| TO DO |
When you reproduce the entries below, keep each one exact and drop any pictures.

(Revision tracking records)
* * * *

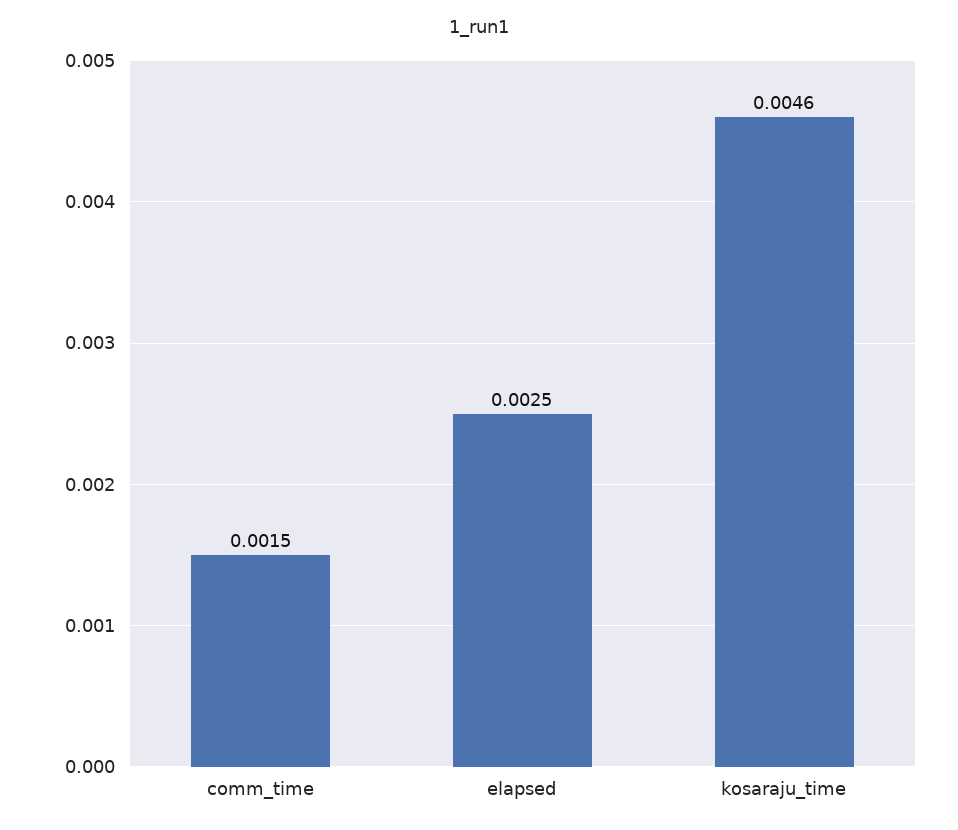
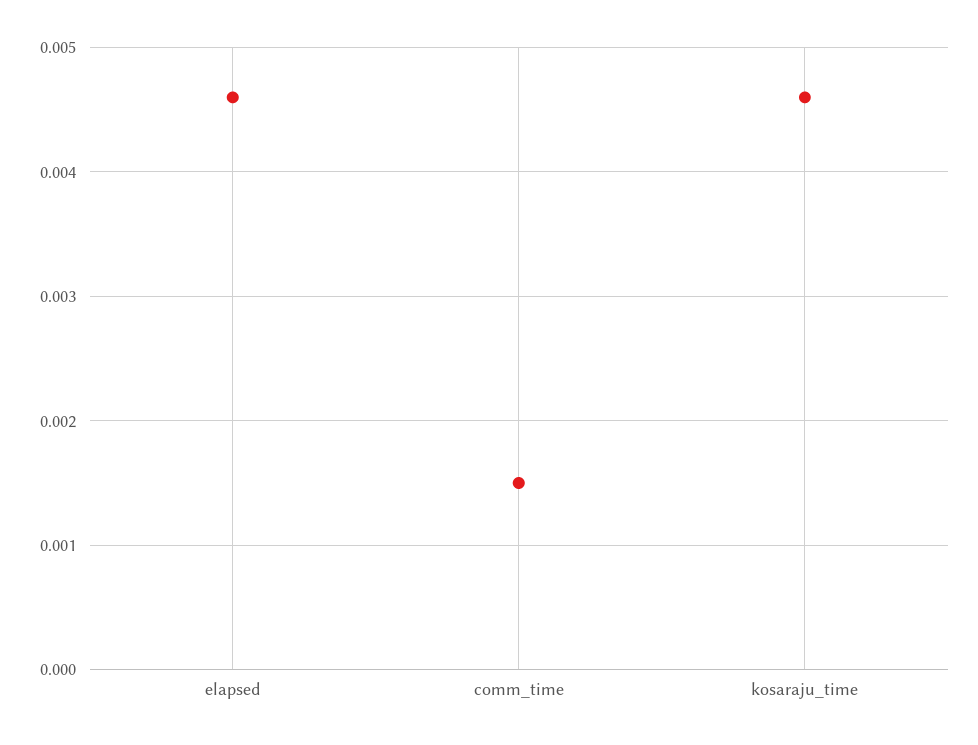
  {
    "comm_time": 0.0015,
-   "elapsed": 0.0025,
+   "elapsed": 0.0046,
    "kosaraju_time": 0.0046
  }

* * * *

| RESULT OF THIS TASK |
  {
    "comm_time": 0.0015,
-   "elapsed": 0.0025,
+   "elapsed": 0.0046,
    "kosaraju_time": 0.0046
  }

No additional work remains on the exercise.